A headline story had indicated that Rev. Graham was going to film a movie on the emergence of right over wrong, everything clearly defined with no gray areas.

He ventures that at no time since the days of Sankey-Moody, 50 years earlier, had anything approaching this phenomenon occurred in the nation. He had been to a Billy Sunday sermon 30 years earlier and found him a "pure piker" alongside "Rev. Will".

Rev. Graham discouraged shouted responses from the audience as he spoke. He was still nervous before he took the stage and exhausted himself in his effort to damn the wicked.

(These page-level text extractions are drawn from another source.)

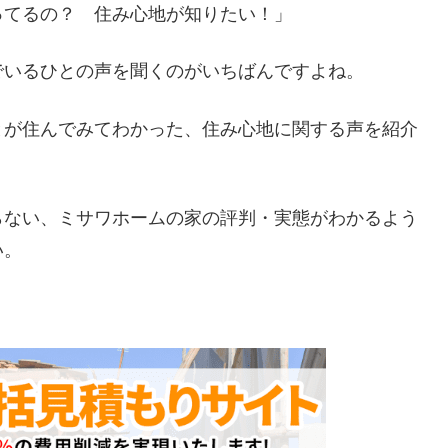
ってるの？ 住み心地が知りたい！」
でいるひとの声を聞くのがいちばんですよね。
とが住んでみてわかった、住み心地に関する声を紹介
らない、ミサワホームの家の評判・実態がわかるよう
い。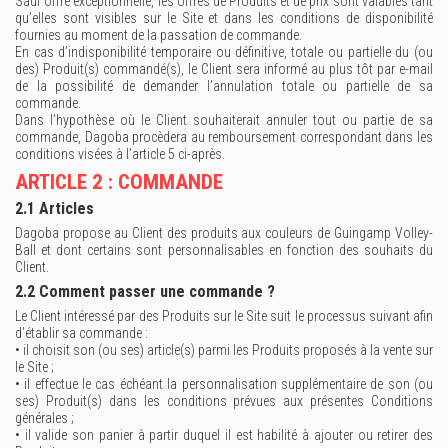
Sauf offre exceptionnelle, les offres de Produits et de prix sont valables tant
qu’elles sont visibles sur le Site et dans les conditions de disponibilité
fournies au moment de la passation de commande.
En cas d’indisponibilité temporaire ou définitive, totale ou partielle du (ou
des) Produit(s) commandé(s), le Client sera informé au plus tôt par e-mail
de la possibilité de demander l’annulation totale ou partielle de sa
commande.
Dans l’hypothèse où le Client souhaiterait annuler tout ou partie de sa
commande, Dagoba procèdera au remboursement correspondant dans les
conditions visées à l’article 5 ci-après.
ARTICLE 2 : COMMANDE
2.1 Articles
Dagoba propose au Client des produits aux couleurs de Guingamp Volley-
Ball et dont certains sont personnalisables en fonction des souhaits du
Client.
2.2 Comment passer une commande ?
Le Client intéressé par des Produits sur le Site suit le processus suivant afin
d’établir sa commande :
• il choisit son (ou ses) article(s) parmi les Produits proposés à la vente sur
le Site ;
• il effectue le cas échéant la personnalisation supplémentaire de son (ou
ses) Produit(s) dans les conditions prévues aux présentes Conditions
générales ;
• il valide son panier à partir duquel il est habilité à ajouter ou retirer des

The fact that he was popular in both the hinterlands and in the sophisticated cities suggested a trend across the country, the assumption that the society had strayed too far from the copy-book and that "cool and limpid reason" might have been partially responsible for the mess the country was in.

The Saturday Evening Post recently had presented a provocative cover, showing the progress of parental control of children from the hairbrush penalty for transgression to the modern logic of reasoning with the child. He suggests that the popularity of Rev. Graham echoed this sentiment of the need for return to the hairbrush and the hair shirt. It told him that the people were hungry for something which they were not getting from their leaders and that their emotionalism was headed toward the old conception of right.

"Mr. Graham is stamping out sin, with both feet and a fuller business than 'South Pacific'."

But was he better than a Fuller Brush salesman?